Senhor, acolhe em nosso interior a tua presença, para que, neste instante, o perdão recebido de ti transforme nosso ser e o conduza à plenitude.
Lectio libri Ecclesiastici XXVII,XXXIII-XXVIII,IX
XXXIII. Ira et furor utraque execrabilia sunt, et vir peccator continens erit illorum.
A ira e o furor são igualmente abomináveis, e o homem pecador permanecerá sujeito a eles.
XXVIII. Qui vindicari vult, a Domino inveniet vindictam, et peccata illius servans servabit.
Quem deseja vingar-se encontrará no Senhor a justiça, e Ele conservará diante de si os pecados daquele que não os abandona.
II. Relinque proximo tuo nocenti te, et tunc deprecanti tibi peccata solventur.
Perdoa a quem te fez mal, e, quando suplicares, teus pecados serão perdoados.
III. Homo homini servat iram, et a Deo quærit medellam.
O homem guarda ira contra o homem e, ao mesmo tempo, procura de Deus a cura.
IV. Et in hominem similem sibi non habet misericordiam, et de peccatis suis deprecatur.
Não tem compaixão daquele que é semelhante a si, e, contudo, suplica por seus próprios pecados.
V. Ipse dum caro sit reservat iram, et propitiationem petit a Deo.

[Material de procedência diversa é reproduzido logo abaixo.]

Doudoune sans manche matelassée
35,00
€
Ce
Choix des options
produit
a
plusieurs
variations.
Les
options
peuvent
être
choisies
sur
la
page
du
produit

Quis exorabit pro delictis illius?
Sendo ele próprio carne e sujeito à fragilidade, conserva a ira e pede a Deus misericórdia. Quem intercederá por seus pecados?
VI. Memento novissimorum, et desine inimicari.

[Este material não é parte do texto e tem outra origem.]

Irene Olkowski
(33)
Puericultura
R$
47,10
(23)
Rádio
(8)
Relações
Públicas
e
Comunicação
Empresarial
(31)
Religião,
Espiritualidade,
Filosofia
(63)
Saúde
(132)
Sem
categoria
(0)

Recorda-te do fim e deixa de alimentar a inimizade.
VII. Tabitudo enim et mors imminent in mandatis.
A enfermidade e a morte se aproximam, e permanecem diante daquele que guarda a ira.
VIII. Memorare timorem Dei, et non irascaris proximo.
Recorda-te do temor de Deus e não te entregues à ira contra teu próximo.
IX. Memorare testamenti Altissimi, et despice ignorantiam proximi.
Recorda-te da aliança do Altíssimo e não te detenhas na ignorância do teu próximo.
Reflexão:
A ira aprisiona o instante quando transforma uma ferida passada em permanência interior.
O coração encontra profundidade quando deixa de reproduzir aquilo que recebeu e retorna à sua origem.
Perdoar não apaga o acontecido, mas impede que ele determine a forma futura do ser.
No instante acolhido diante de Deus, a alma reencontra uma ordem mais profunda que o impulso imediato.
Aquele que recorda seu próprio fim aprende a distinguir o essencial daquilo que passa.
A presença divina sustenta interiormente essa maturação, conduzindo o ser da reação à consciência.
Cada instante pode tornar-se encontro com a eternidade quando a alma se orienta para aquilo que permanece.
Na plenitude dessa interioridade, o perdão manifesta que o ser amadurece quando retorna à fonte que o sustenta.